What is problematic about this conception? If there is no abiding being that underlies the becoming, then there is nothing that could change either. Change presupposes something that changes — something underlying that remains the same throughout the change. Without such an abiding being there would be no change, but only a succession of unrelated states. Applied to the human being, this means: without an enduring self there is no person, no I, no identity. And with that there is no responsibility, no promise that can be kept, no love that outlasts the moment. The unchangeability of the person’s essence is precisely what makes it possible for the person to unfold, develop, and change. For if there is nothing that changes, then nothing changes.
The abolition of the concept of person
And finally there is also the attempt to abolish the concept of the person altogether. Some thinkers hold that ethics could dispense with the concept of person — that it would suffice to speak of human beings or living beings without ascribing personhood to them. But this very renunciation is itself a form of forgetting. For whoever gives up the concept of person also gives up the claim to understand the human being as someone — as a being with its own dignity, its own worth, its own inviolability. What remains is the human being as a specimen of a biological species — and thus as a something, not as a someone.
All these theories — different as they are — have one common effect: they reify the human being. They turn a someone into a something. And that is precisely where their danger lies. For a theory that misunderstands the human being rarely remains a mere theory. It shapes thinking, and thinking shapes action.
If a society understands the human being only as a biological organism, it will sooner or later treat him accordingly. If a philosophy teaches that personhood depends on capacities, someone will eventually draw the conclusion that human beings without these capacities have no rights. If a worldview conceives of the human being as mere becoming without abiding being, then talk of human dignity loses its ground.
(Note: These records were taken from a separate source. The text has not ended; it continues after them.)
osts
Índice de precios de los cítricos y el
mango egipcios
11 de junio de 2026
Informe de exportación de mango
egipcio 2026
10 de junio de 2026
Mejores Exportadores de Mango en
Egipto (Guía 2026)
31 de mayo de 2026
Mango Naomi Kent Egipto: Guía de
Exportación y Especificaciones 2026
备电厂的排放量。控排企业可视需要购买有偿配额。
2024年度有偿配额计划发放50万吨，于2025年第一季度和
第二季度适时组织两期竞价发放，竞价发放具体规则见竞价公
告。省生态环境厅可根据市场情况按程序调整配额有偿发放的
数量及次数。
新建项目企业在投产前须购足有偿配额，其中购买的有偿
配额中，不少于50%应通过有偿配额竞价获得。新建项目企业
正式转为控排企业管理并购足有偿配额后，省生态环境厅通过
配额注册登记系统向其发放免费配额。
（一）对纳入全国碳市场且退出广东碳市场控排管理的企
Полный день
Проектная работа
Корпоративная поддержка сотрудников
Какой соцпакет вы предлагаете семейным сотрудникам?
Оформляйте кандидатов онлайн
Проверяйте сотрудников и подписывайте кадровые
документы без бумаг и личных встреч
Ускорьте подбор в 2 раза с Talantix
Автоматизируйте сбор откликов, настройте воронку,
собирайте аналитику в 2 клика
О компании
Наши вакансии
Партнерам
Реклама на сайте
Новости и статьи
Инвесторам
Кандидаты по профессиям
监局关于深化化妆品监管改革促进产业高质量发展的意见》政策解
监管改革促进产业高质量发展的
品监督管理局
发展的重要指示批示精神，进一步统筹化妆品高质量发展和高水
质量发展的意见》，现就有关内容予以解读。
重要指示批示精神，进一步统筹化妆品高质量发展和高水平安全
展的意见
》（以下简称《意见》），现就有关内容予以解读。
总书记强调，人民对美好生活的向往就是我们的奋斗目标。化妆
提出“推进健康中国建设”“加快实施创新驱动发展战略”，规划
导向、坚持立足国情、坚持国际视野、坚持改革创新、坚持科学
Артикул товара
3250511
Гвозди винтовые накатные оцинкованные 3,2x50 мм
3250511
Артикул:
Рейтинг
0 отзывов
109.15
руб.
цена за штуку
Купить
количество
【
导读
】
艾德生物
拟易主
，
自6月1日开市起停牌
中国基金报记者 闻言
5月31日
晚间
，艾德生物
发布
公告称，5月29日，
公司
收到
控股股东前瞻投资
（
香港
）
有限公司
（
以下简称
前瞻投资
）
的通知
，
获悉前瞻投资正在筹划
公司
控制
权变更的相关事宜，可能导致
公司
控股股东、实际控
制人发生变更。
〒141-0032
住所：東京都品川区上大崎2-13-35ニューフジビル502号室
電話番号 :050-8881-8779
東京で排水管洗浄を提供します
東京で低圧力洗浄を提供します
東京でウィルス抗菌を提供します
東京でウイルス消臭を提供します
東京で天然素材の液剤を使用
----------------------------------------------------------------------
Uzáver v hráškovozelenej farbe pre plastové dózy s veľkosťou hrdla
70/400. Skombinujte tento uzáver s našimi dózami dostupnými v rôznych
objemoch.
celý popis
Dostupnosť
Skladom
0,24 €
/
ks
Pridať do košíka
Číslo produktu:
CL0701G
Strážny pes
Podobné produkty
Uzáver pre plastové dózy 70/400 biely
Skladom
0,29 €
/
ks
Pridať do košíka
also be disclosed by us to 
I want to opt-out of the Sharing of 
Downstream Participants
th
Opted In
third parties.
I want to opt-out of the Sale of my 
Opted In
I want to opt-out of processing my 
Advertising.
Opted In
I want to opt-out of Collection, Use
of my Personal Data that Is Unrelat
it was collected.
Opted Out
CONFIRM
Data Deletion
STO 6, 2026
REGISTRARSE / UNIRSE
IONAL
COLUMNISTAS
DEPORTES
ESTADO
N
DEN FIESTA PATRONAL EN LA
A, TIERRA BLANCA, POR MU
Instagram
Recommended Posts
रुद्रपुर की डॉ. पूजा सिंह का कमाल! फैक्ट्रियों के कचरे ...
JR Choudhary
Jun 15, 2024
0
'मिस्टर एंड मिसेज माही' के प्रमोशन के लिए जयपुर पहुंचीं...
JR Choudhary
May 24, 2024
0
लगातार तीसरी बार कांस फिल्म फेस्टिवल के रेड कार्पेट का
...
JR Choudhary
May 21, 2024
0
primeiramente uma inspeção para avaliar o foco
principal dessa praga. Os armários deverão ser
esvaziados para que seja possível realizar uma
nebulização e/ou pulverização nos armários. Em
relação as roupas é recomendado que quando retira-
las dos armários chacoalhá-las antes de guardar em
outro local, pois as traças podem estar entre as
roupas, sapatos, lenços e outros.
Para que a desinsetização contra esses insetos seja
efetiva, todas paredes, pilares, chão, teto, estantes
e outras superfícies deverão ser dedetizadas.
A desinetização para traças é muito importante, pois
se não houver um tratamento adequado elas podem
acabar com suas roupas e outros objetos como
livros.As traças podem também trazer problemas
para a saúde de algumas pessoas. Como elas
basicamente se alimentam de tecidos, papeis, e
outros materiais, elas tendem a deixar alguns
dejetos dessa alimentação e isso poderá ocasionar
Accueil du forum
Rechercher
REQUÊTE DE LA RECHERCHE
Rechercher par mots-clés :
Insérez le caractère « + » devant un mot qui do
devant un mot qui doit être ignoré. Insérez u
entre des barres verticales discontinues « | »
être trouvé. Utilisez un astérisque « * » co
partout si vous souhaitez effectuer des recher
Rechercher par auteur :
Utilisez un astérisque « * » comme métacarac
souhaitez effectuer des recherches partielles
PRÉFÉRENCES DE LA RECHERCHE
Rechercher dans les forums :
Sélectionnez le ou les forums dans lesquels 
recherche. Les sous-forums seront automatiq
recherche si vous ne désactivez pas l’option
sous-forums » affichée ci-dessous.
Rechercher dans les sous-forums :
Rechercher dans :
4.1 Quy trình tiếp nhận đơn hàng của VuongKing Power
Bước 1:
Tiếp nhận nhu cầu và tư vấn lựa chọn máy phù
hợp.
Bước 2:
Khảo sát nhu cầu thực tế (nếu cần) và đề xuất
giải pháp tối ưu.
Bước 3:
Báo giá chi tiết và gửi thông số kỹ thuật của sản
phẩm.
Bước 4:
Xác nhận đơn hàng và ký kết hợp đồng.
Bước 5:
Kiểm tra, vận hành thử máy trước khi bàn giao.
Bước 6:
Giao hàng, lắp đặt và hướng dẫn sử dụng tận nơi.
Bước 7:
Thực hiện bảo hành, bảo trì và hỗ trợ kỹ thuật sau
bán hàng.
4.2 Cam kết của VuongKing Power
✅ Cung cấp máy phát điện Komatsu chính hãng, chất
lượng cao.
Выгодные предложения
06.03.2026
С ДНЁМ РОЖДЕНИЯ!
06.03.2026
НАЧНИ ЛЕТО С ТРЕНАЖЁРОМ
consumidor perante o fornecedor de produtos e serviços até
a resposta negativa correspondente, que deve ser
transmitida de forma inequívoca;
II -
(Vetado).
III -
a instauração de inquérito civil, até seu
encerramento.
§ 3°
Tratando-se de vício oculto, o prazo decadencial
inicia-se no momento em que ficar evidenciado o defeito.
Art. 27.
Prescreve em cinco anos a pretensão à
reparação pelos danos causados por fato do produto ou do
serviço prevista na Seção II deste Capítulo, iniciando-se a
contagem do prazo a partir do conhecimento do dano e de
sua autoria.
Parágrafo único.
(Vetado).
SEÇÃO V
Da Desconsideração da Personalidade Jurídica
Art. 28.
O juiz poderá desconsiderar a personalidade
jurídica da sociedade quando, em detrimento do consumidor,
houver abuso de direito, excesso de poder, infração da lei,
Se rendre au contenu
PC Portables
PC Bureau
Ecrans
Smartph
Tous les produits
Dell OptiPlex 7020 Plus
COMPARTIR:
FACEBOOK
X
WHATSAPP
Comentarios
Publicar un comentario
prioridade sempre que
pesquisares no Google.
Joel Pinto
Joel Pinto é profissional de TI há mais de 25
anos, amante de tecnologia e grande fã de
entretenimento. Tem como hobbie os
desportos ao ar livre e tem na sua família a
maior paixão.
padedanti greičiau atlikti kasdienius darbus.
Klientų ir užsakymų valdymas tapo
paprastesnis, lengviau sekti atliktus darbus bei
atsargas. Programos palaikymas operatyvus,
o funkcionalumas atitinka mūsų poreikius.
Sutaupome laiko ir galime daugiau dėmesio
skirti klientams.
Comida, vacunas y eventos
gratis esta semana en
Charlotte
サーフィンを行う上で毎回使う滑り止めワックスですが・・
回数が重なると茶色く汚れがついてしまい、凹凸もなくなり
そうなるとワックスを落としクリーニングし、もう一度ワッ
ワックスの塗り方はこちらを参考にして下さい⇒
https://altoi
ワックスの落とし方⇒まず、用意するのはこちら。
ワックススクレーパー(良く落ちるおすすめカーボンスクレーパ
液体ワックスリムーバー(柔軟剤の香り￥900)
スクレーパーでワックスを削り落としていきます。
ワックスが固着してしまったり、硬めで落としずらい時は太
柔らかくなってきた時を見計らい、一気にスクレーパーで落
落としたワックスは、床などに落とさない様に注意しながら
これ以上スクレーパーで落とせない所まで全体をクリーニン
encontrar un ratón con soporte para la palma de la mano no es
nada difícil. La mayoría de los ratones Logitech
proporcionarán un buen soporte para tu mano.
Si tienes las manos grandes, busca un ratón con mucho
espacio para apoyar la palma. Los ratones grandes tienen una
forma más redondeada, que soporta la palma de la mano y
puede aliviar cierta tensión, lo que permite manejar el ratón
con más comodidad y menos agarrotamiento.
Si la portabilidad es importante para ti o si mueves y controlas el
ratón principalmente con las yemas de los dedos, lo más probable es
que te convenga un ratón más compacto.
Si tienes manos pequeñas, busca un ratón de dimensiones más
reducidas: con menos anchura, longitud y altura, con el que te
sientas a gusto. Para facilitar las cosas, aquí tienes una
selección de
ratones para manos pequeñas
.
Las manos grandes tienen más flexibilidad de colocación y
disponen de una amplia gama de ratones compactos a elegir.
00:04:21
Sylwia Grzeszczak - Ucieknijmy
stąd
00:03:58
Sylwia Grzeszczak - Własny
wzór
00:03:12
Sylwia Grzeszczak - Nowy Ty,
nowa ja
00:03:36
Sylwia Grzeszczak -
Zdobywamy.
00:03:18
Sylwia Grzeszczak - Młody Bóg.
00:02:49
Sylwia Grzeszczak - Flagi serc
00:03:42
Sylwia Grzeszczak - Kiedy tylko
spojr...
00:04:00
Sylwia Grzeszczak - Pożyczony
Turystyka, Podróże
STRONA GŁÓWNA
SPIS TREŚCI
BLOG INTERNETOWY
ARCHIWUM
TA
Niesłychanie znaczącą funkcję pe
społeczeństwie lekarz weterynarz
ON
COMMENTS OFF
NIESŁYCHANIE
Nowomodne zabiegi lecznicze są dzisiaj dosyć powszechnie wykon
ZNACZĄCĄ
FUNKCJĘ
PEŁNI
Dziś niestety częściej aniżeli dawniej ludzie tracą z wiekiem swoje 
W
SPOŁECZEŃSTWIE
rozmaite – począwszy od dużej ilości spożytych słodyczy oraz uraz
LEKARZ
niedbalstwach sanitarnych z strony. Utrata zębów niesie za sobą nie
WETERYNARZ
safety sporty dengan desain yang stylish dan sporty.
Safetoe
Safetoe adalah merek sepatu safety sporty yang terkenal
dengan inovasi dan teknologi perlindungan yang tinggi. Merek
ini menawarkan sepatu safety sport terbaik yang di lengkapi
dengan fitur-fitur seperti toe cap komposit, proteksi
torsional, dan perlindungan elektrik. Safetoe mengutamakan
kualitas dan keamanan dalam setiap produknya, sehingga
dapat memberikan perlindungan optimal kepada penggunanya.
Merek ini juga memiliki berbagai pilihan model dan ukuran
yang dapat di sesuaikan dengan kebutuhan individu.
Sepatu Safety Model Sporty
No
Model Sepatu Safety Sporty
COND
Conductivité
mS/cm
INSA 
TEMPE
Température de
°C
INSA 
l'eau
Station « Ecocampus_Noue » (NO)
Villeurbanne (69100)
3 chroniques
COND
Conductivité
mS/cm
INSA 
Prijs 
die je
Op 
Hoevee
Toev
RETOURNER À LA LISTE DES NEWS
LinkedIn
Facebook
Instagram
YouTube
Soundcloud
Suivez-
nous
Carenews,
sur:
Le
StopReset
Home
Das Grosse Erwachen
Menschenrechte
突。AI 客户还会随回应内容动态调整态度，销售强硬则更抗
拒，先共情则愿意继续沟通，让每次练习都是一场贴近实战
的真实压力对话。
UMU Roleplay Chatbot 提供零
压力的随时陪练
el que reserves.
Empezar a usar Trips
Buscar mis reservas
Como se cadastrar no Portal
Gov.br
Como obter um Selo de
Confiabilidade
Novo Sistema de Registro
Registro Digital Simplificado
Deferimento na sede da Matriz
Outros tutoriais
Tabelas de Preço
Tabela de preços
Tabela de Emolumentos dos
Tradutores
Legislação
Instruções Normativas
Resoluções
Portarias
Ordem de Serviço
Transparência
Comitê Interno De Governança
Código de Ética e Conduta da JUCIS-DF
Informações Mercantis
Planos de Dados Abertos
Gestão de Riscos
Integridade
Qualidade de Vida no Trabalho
The connection between false theory and bad practice is no mere possibility — it is a historical experience. The great catastrophes of the twentieth century — totalitarianism, mass murder, the systematic stripping of rights from entire groups of human beings — always had a theoretical foundation as well: a worldview that misunderstood the human being and derived from this the right to dispose of him.
But the connection is at work beneath these extremes as well. Where a society is intellectually convinced that the human being is only a higher animal, it will also shape its treatment of the human being accordingly. Where a culture makes personhood dependent on the capacity to perform, those who perform poorly are pushed to the margins. And where a philosophy gives up the concept of the person, ethics loses its firm ground.
The theoretical misjudgment of the human being and the practical violation of his dignity are thus not separate phenomena. They belong together. Whoever reifies the human being in thought will sooner or later also reify him in action. And whoever wants to reify him in action will seek out a theory that permits him to do so. The forgetting of who the human being is can therefore also be described as an error in thinking that sooner or later leads to errors in action — and vice versa.
This interplay of theory and practice is what makes the forgetting of who the human being is so dangerous. It is not merely an intellectual error — it is an error with consequences. An error that costs human lives.